§ HOW TO COMPLETE THIS TASK
Answer these from the forum thread about the storms:
(a) How many trees does RedGate estimate came down on the property?
(b) Which town, famous for the 2011 tornado, does animalfamily say they live very close to?
(c) In the first post, how warm is it supposed to get today?

§ PAGE TEXT
════
Wow, it has been a crazy year all over. We don't normally get much snow, about a few miles up behind us the mountain does. We had a couple weeks of not breaking 25 during the day; now it's suppose to be almost 50 today!


----------



## RedGate (Dec 7, 2012)

They just ruled the storm that hit us WAS a tornado!! Eeeep :O We estimate 30-40 trees down on our 8 acre property, our neighbor lost the rough to his barn. It's a mess out here... And we had absolutely no warning of it. The weather reports just kept saying strong winds and thunderstorm... Thing is I heard a roar and crashing sounds- realized now it was the trees in the front yard. Next time we hear that we will be in the closet! Hopefully their will be no next time though. Glad everyone else is ok!


----------



## animalfamily (Nov 23, 2012)

Glad to hear everyones' alright. Sorry to here you all had to go through that. We have lived all our life in "tornado alley" and you still never get used it. We live very close to Joplin Mo., now famous for the 2011 tornado. We pay a lot closer attention to weather alerts these days. 
My daughter said the other day: "Tornado warnings in January, WTH?"
70 degrees one day, 25 the next???
Hopefully, all is past for now. Thinking positive thoughts for you to get your power back on soon!!
Take care everyone and you are in our thoughts and prayers!!


----------
════
Saved entries:
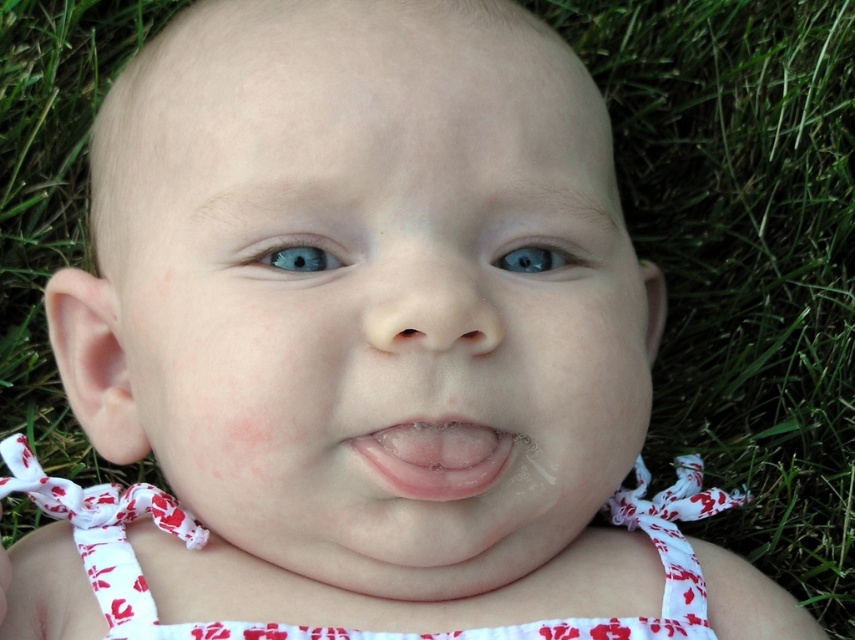
You are a photographer setting up for a baby photoshoot. The baby is currently lying on the grass at the smooth skin baby at center. You want to capture a close up shot of the baby. The camera you are using has a minimum focusing distance of 20 inches. Do you need to move the camera closer or farther away from the baby to focus properly?

The smooth skin baby at center is 19.92 inches from the camera, which is less than the minimum focusing distance of 20 inches. Therefore, you need to move the camera farther away from the baby to focus properly.

You are a photographer trying to capture a closeup shot of the baby. Given the smooth skin baby at center and the blue glossy eye at upper center, which object would you focus on first to ensure the baby looks sharp in the photo?

The smooth skin baby at center is much taller than the blue glossy eye at upper center, so focusing on the smooth skin baby at center first would ensure the baby looks sharp in the photo.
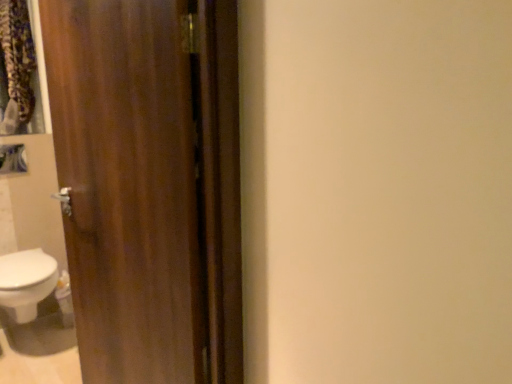
What do you see at coordinates (26, 282) in the screenshot? This screenshot has height=384, width=512. I see `white glossy bidet at lower left` at bounding box center [26, 282].

Where is `white glossy bidet at lower left`? This screenshot has height=384, width=512. white glossy bidet at lower left is located at coordinates (26, 282).

Describe the element at coordinates (149, 185) in the screenshot. Image resolution: width=512 pixels, height=384 pixels. I see `wooden door at left` at that location.

At what (x,y) coordinates should I click in order to perform the action: click on wooden door at left. Please return your answer as a coordinate pair (x, y). The image size is (512, 384). Looking at the image, I should click on (149, 185).

Where is `white glossy bidet at lower left`? white glossy bidet at lower left is located at coordinates (26, 282).

Visually, is wooden door at left positioned to the left or to the right of white glossy bidet at lower left?

In the image, wooden door at left appears on the right side of white glossy bidet at lower left.

Who is more distant, wooden door at left or white glossy bidet at lower left?

white glossy bidet at lower left.

Is point (162, 304) closer or farther from the camera than point (39, 257)?

Point (162, 304) appears to be closer to the viewer than point (39, 257).

From the image's perspective, is wooden door at left beneath white glossy bidet at lower left?

No, from the image's perspective, wooden door at left is not below white glossy bidet at lower left.

Looking at this image, from a real-world perspective, is wooden door at left above or below white glossy bidet at lower left?

Clearly, from a real-world perspective, wooden door at left is above white glossy bidet at lower left.

Looking at their sizes, would you say wooden door at left is wider or thinner than white glossy bidet at lower left?

Considering their sizes, wooden door at left looks slimmer than white glossy bidet at lower left.

Looking at this image, does wooden door at left have a lesser height compared to white glossy bidet at lower left?

A: In fact, wooden door at left may be taller than white glossy bidet at lower left.

Considering the sizes of objects wooden door at left and white glossy bidet at lower left in the image provided, who is smaller, wooden door at left or white glossy bidet at lower left?

Smaller between the two is white glossy bidet at lower left.

Could white glossy bidet at lower left be considered to be inside wooden door at left?

No, white glossy bidet at lower left is not inside wooden door at left.

Are wooden door at left and white glossy bidet at lower left far apart?

Yes, wooden door at left is far from white glossy bidet at lower left.

Is wooden door at left facing towards white glossy bidet at lower left?

No, wooden door at left does not turn towards white glossy bidet at lower left.

Where is `bidet that appears below the wooden door at left (from the image's perspective)`? bidet that appears below the wooden door at left (from the image's perspective) is located at coordinates (26, 282).

Is white glossy bidet at lower left to the right of wooden door at left from the viewer's perspective?

Incorrect, white glossy bidet at lower left is not on the right side of wooden door at left.

Is white glossy bidet at lower left in front of or behind wooden door at left in the image?

white glossy bidet at lower left is behind wooden door at left.

Considering the positions of point (55, 267) and point (206, 114), is point (55, 267) closer or farther from the camera than point (206, 114)?

Point (55, 267) is farther from the camera than point (206, 114).

Looking at this image, from the image's perspective, between white glossy bidet at lower left and wooden door at left, who is located below?

white glossy bidet at lower left, from the image's perspective.

From a real-world perspective, is white glossy bidet at lower left physically located above or below wooden door at left?

white glossy bidet at lower left is situated lower than wooden door at left in the real world.

Which of these two, white glossy bidet at lower left or wooden door at left, is thinner?

Thinner between the two is wooden door at left.

Considering the sizes of objects white glossy bidet at lower left and wooden door at left in the image provided, who is taller, white glossy bidet at lower left or wooden door at left?

With more height is wooden door at left.

Between white glossy bidet at lower left and wooden door at left, which one has larger size?

With larger size is wooden door at left.

Do you think white glossy bidet at lower left is within wooden door at left, or outside of it?

white glossy bidet at lower left is spatially situated outside wooden door at left.

Is white glossy bidet at lower left not near wooden door at left?

Yes, white glossy bidet at lower left and wooden door at left are located far from each other.

Is white glossy bidet at lower left facing away from wooden door at left?

white glossy bidet at lower left is not turned away from wooden door at left.

Find the location of a particular element. The height and width of the screenshot is (384, 512). door that is above the white glossy bidet at lower left (from the image's perspective) is located at coordinates [x=149, y=185].

The width and height of the screenshot is (512, 384). What are the coordinates of `door located in front of the white glossy bidet at lower left` in the screenshot? It's located at (149, 185).

Identify the location of bidet below the wooden door at left (from the image's perspective). (26, 282).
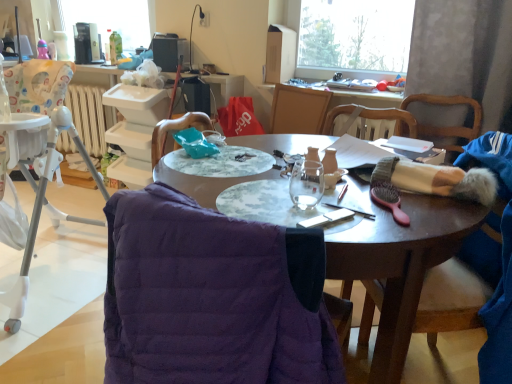
This screenshot has width=512, height=384. In order to click on free space behind silver metallic phone at center in this screenshot , I will do `click(316, 196)`.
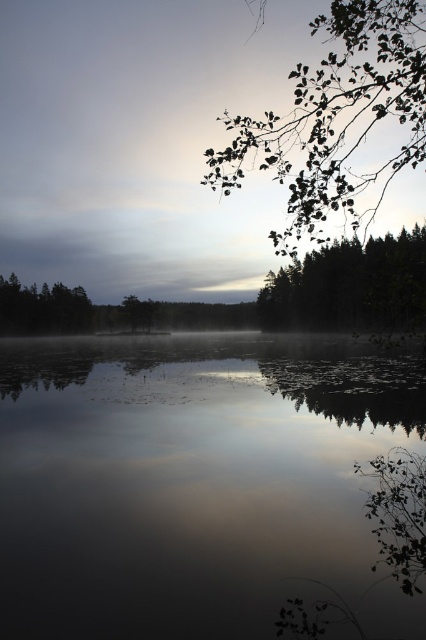
You are standing at the edge of the lake and notice a point marked at coordinates (141, 141). What is located at that point?

The point at coordinates (141, 141) indicates transparent mist at center.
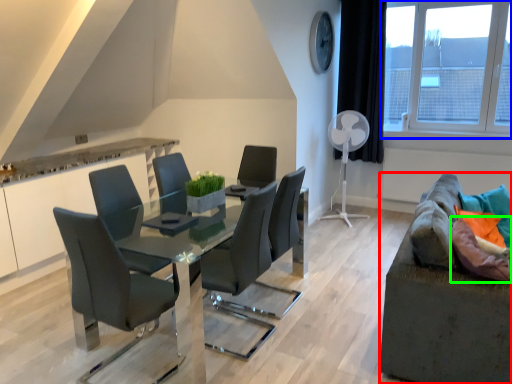
Question: Which object is positioned closest to studio couch (highlighted by a red box)? Select from window (highlighted by a blue box) and pillow (highlighted by a green box).

Choices:
 (A) window
 (B) pillow

Answer: (B)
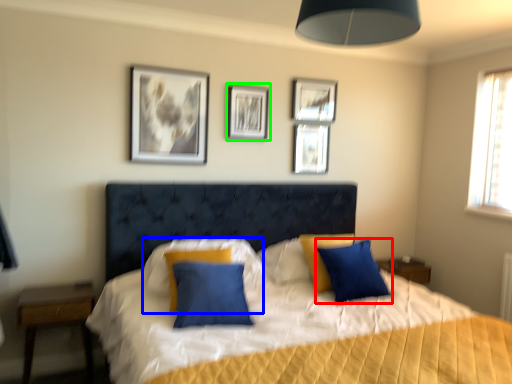
Question: Estimate the real-world distances between objects in this image. Which object is closer to pillow (highlighted by a red box), pillow (highlighted by a blue box) or picture frame (highlighted by a green box)?

Choices:
 (A) pillow
 (B) picture frame

Answer: (A)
════
§ WRITTEN RESPONSE
(a) 30-40 trees, on an 8 acre property.
(b) Joplin Mo.
(c) Almost 50.